Table of Contents Author Guidelines Submit a Manuscript
Journal of Toxicology
Volume 2012, Article ID 756358, 21 pages
Review Article

Towards Therapeutic Applications of Arthropod Venom K+-Channel Blockers in CNS Neurologic Diseases Involving Memory Acquisition and Storage

1Departamento de Ciências Fisiológicas, Instituto de Ciências Biológicas, Universidade de Brasília, 70910-900 Brasília, DF, Brazil
2Universidade Católica de Brasília, 71966-700 Brasília, DF, Brazil

Received 29 December 2011; Accepted 8 February 2012

Academic Editor: Yonghua Ji

Copyright © 2012 Christiano D. C. Gati et al. This is an open access article distributed under the Creative Commons Attribution License, which permits unrestricted use, distribution, and reproduction in any medium, provided the original work is properly cited.

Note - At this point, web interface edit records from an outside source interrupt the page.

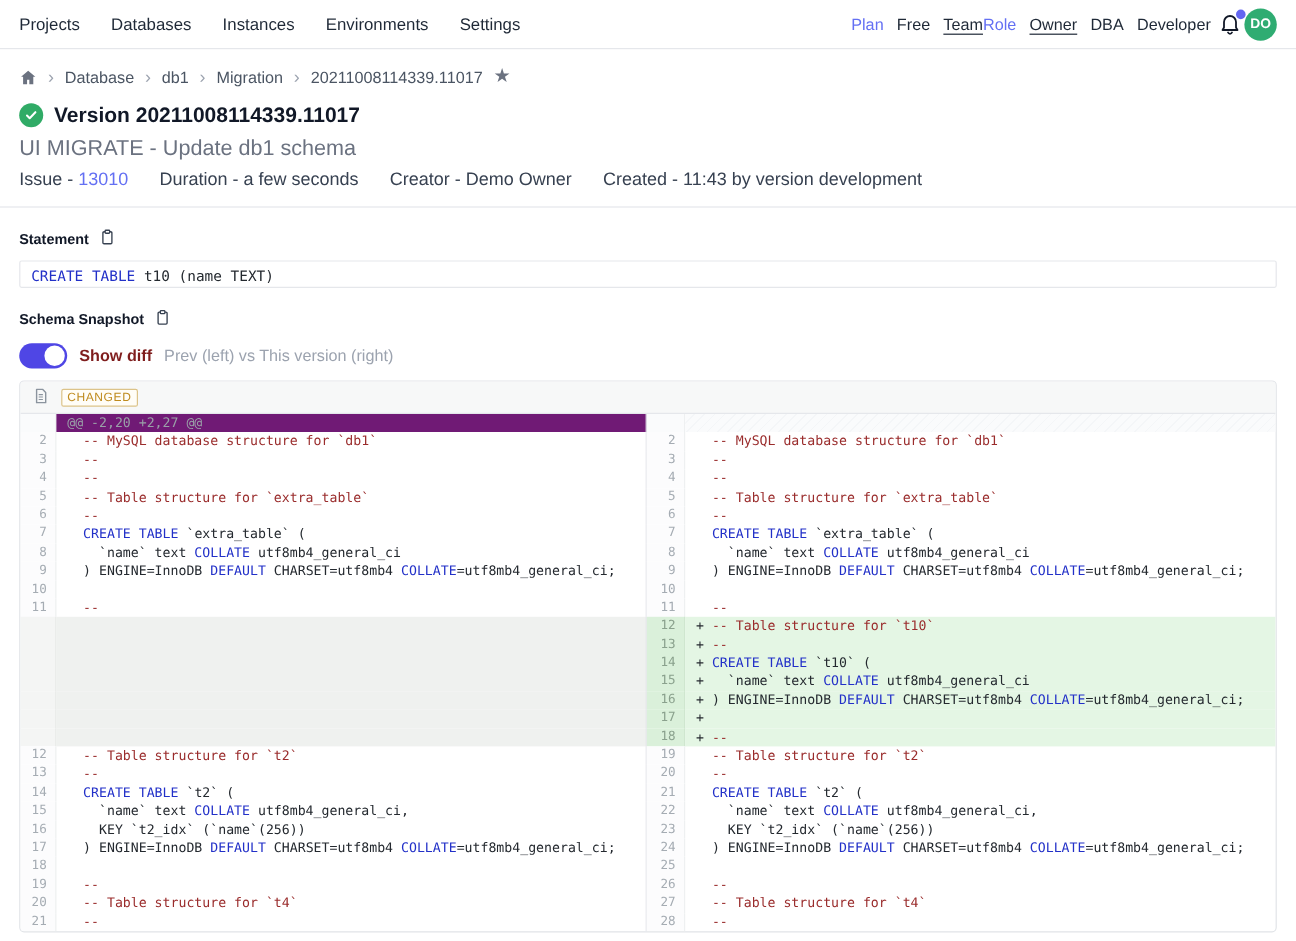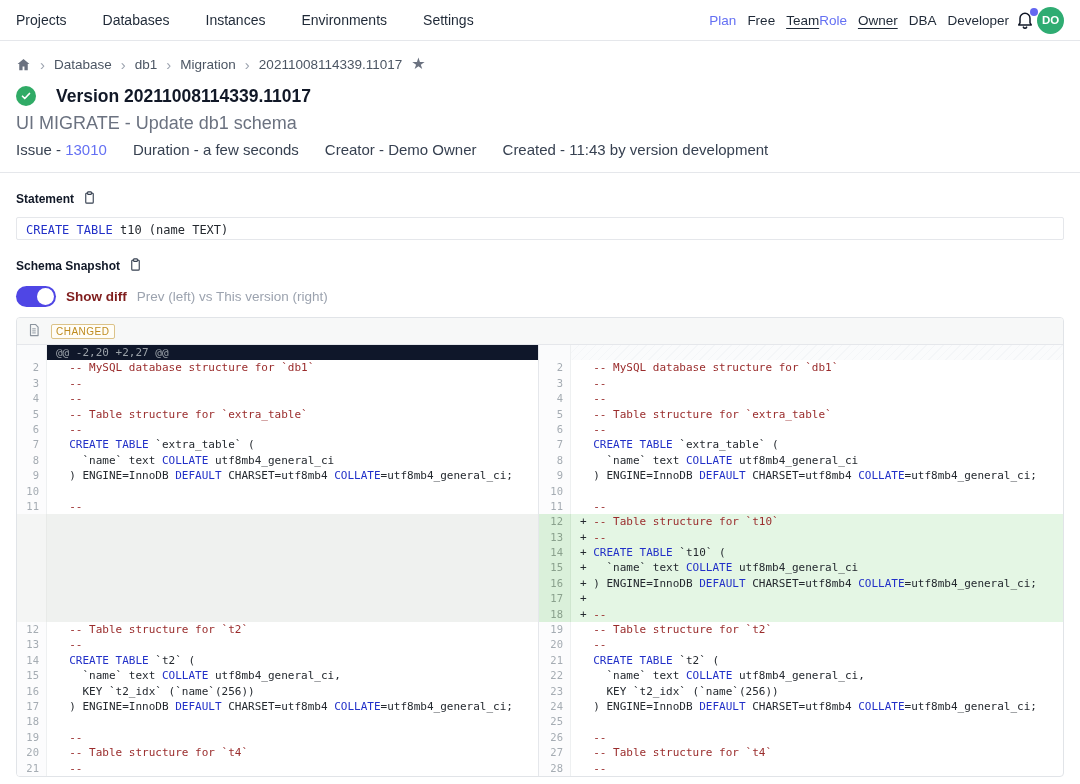--- a/index.html
+++ b/index.html
@@ -13,7 +13,7 @@
   
   .topnav { height:41px; display:flex; align-items:center; justify-content:space-between;
             padding:0 16px; border-bottom:1px solid #e5e7eb; }
-  .nav-left { display:flex; gap:36px; }
+  .nav-left { display:flex; gap:26px; }
   .nav-left a { color:#1f2937; text-decoration:none; cursor:pointer; }
   .nav-right { display:flex; align-items:center; font-size:13.5px; }
   .grp { display:flex; align-items:center; gap:11px; }

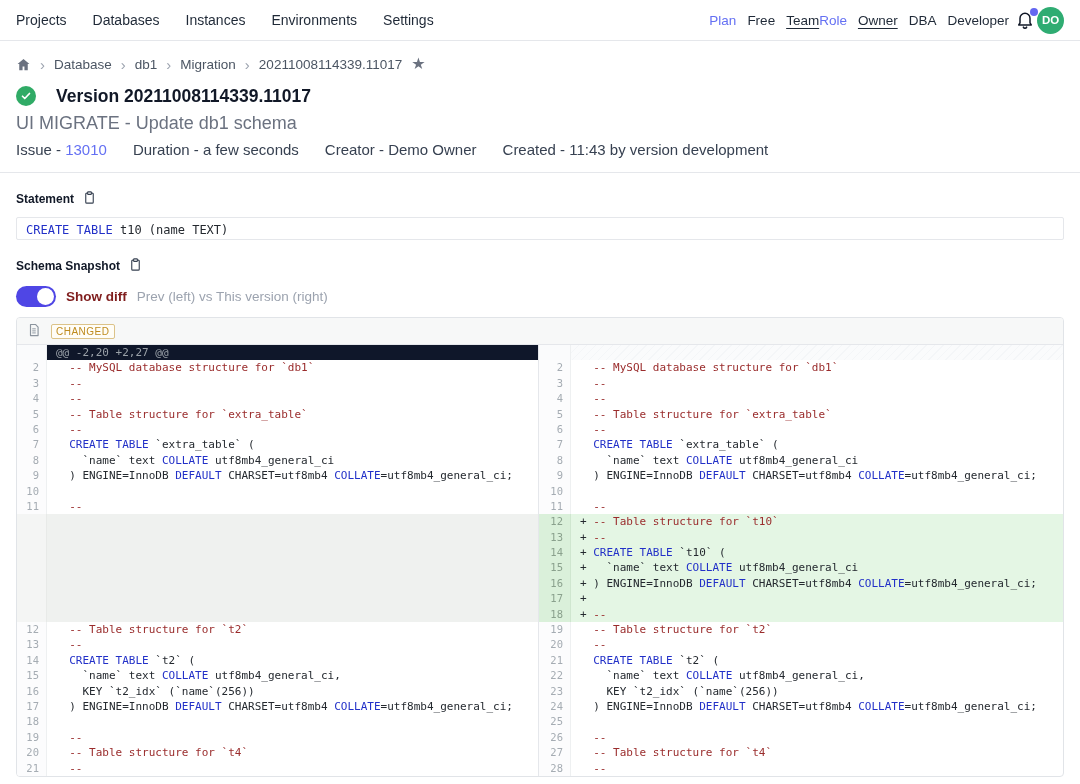--- a/index.html
+++ b/index.html
@@ -35,7 +35,7 @@
   .crumb-sep { color:#9ca3af; font-size:15px; line-height:1; }
   .home-icon svg { display:block; }
   .star-icon { color:#6b7280; font-size:16px; cursor:pointer; line-height:1; }
-  .title-row { display:flex; align-items:center; gap:20px; margin-top:10px; height:22px; }
+  .title-row { display:flex; align-items:center; gap:9px; margin-top:10px; height:22px; }
   .check-badge { width:20px; height:20px; border-radius:50%; background:var(--success);
                  display:flex; align-items:center; justify-content:center; flex:0 0 auto; }
   h1 { margin:0; font-size:17.5px; font-weight:700; color:#111827; }

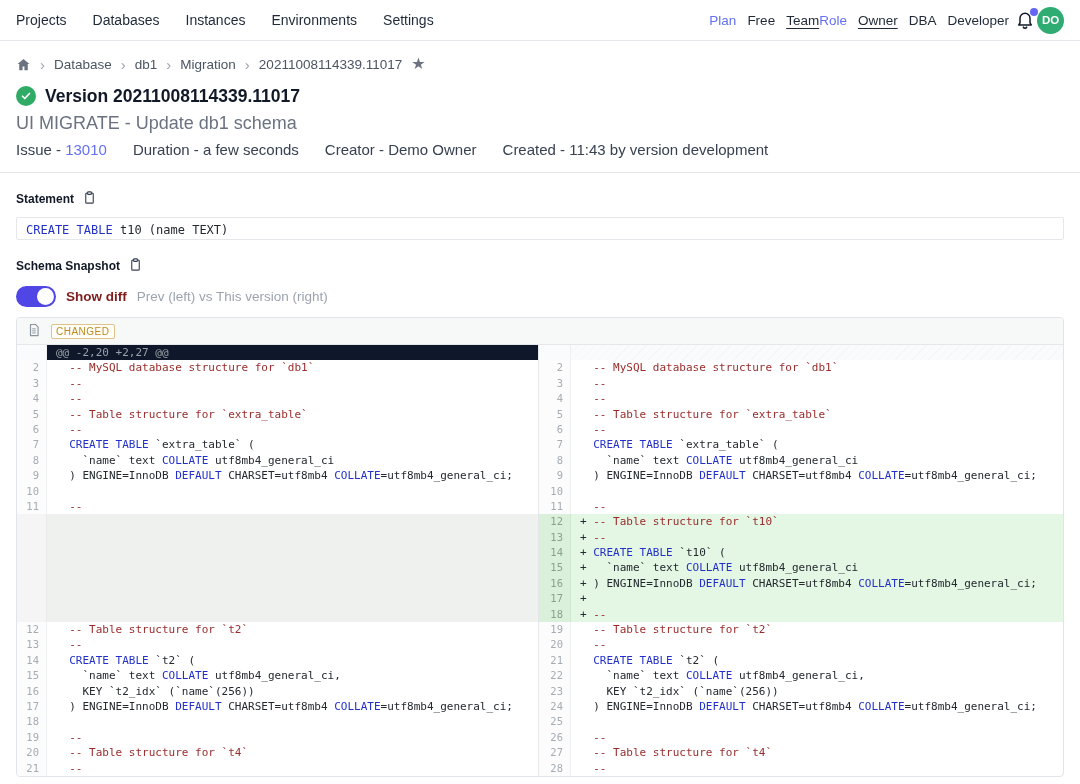--- a/index.html
+++ b/index.html
@@ -75,7 +75,7 @@
   .code { padding-left:9px; color:#24292f; }
   .lcode { border-right:1px solid #e5e7eb; }
   
-  .hunk-l { background:#0f172a; color:#9aa1a8; }
+  .hunk-l { background:#701a75; color:#9aa1a8; }
   .hunk-g { background:#fafbfc; }
   .hatch { background:repeating-linear-gradient(135deg,#fafbfc 0 5px,#f4f6f8 5px 6px); }
   .ph-g  { background:var(--ph-gut); border-right-color:#e8eae8; }

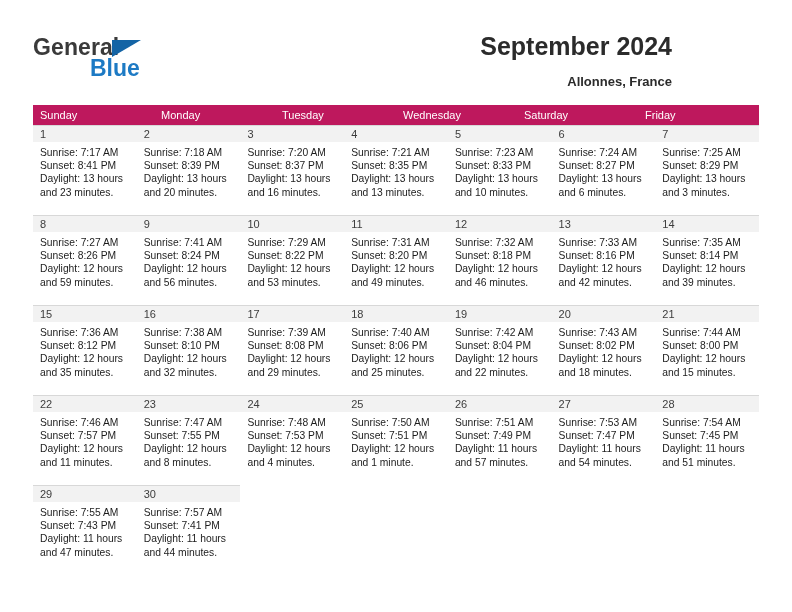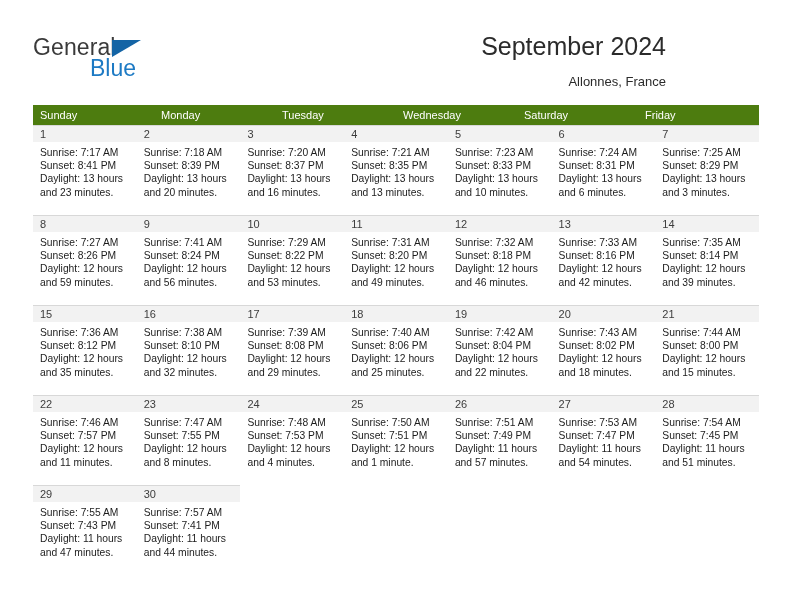--- a/index.html
+++ b/index.html
@@ -30,6 +30,7 @@
     top: 0;
     width: 708px;
     height: 96px;
+    font-weight: bold;
   }
 
   .logo {

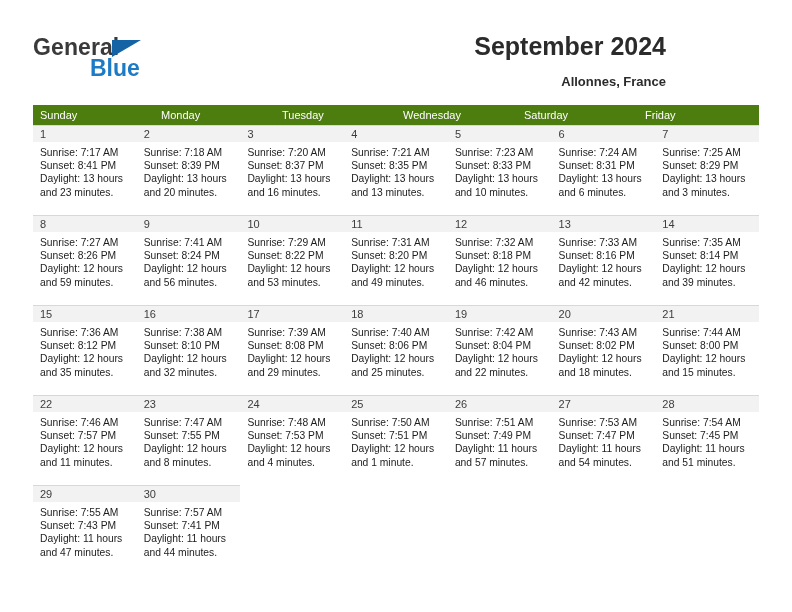--- a/index.html
+++ b/index.html
@@ -71,7 +71,7 @@
 
   .title-block {
     position: absolute;
-    right: 42px;
+    right: 36px;
     top: 30px;
     text-align: right;
   }

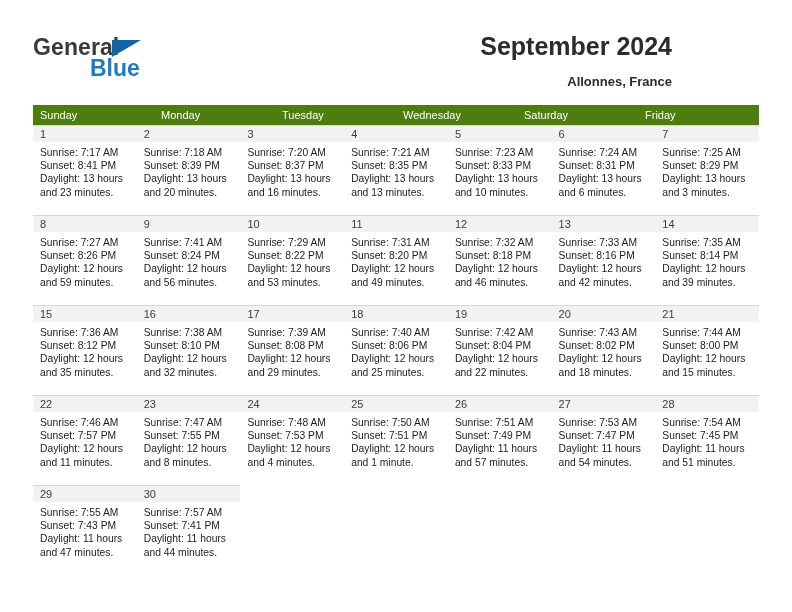--- a/index.html
+++ b/index.html
@@ -181,7 +181,7 @@
 
   <div class="calendar">
 
-    <div class="weekday-row" style="background: #4d7c0f;">
+    <div class="weekday-row" style="background: #be185d;">
       <div class="weekday">Sunday</div>
       <div class="weekday">Monday</div>
       <div class="weekday">Tuesday</div>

Potassium channels are the most heterogeneous and widely distributed group of ion channels and play important functions in all cells, in both normal and pathological mechanisms, including learning and memory processes. Being fundamental for many diverse physiological processes, K+-channels are recognized as potential therapeutic targets in the treatment of several Central Nervous System (CNS) diseases, such as multiple sclerosis, Parkinson's and Alzheimer's diseases, schizophrenia, HIV-1-associated dementia, and epilepsy. Blockers of these channels are therefore potential candidates for the symptomatic treatment of these neuropathies, through their neurological effects. Venomous animals have evolved a wide set of toxins for prey capture and defense. These compounds, mainly peptides, act on various pharmacological targets, making them an innumerable source of ligands for answering experimental paradigms, as well as for therapeutic application. This paper provides an overview of CNS K+-channels involved in memory acquisition and storage and aims at evaluating the use of highly selective K+-channel blockers derived from arthropod venoms as potential therapeutic agents for CNS diseases involving learning and memory mechanisms.